Movie Review: Into The Wild

Based on Jon Krakauer’s biography of Christopher McCandless, a rich white Atlanta college grad who eschewed all comforts in favor of flinging himself into a great roadtrip adventure, Sean Penn directs this tale of what happens to idealism when reality comes crashing in.

 

Filmed with a speedy sun-drenched dreaminess and a collection of cameos, Into The Wild provokes thought but ultimately leaves the viewer empty. The film never sold me on why I should care about this spoiled brat so arrogant that he enters the Alaskan wilderness totally unprepared, without so much as a proper pair of boots. And he is inexplicably treated as a prophet everywhere he goes, whether sanctimoniously helping two haggard hippies heal their broken relationship, opportunistically inserting himself into the life of an elderly widower, or hopping on his high moral horse and patronizingly refusing the advances of a trailer-park Lolita.

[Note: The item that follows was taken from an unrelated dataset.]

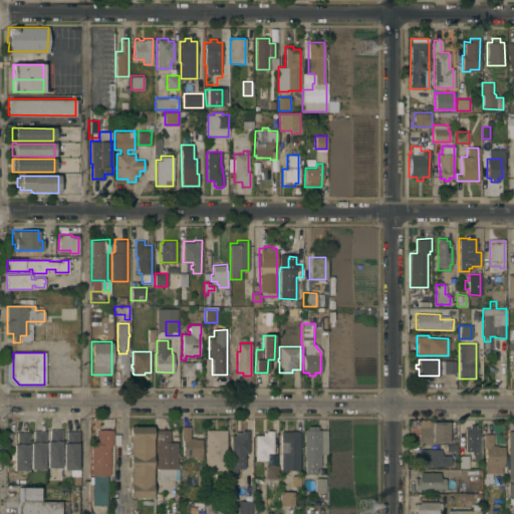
[(444,360),(455,360),(455,373),(444,373),(444,360)]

All the while, McCandless wags his finger at his monstrous parents for wrecking him for life…and yet he selfishly leaves his little sister in their evil clutches.

 

The protagonist is so painfully self-obsessed that, in a particularly frightening scene, he taunts the brilliant Hal Holbrook into greatly endangering his hips as well as his life by climbing a precarious rockface. In another scene which got me yelling at the screen, he shoots a moose with lunatic faith that not only does he have the skills and facilities to preserve it, but that he as one man could possibly transport and consume such an enormous beast.

 

It comes as no surprise when McCandless’ arrogance brings about his ugly demise, presented with obligatory weight loss by Emile Hirsch (the real McCandless’ corpse supposed weighed less than 70 pounds). But Penn seems enamored with painting his hero as a natural, a visionary, an example of the triumph of curiosity and freedom. It’s not a bad film per se, it’s just a lousy protagonist.

 

Krakauer’s original title, Death Of An Innocent, begs the question, was McCandless truly innocent? Or was he naïve? Or was he, as I believe, a callous, wasteful, bourgeois egomaniac? There’s an undue mythology that people like McCandless have applied to personalities such as Henry David Thoreau as pillars of self-reliance and autonomy within nature: they fail to realize that Thoreau went home every day and had his mother make him lunch. Self-reliance, indeed.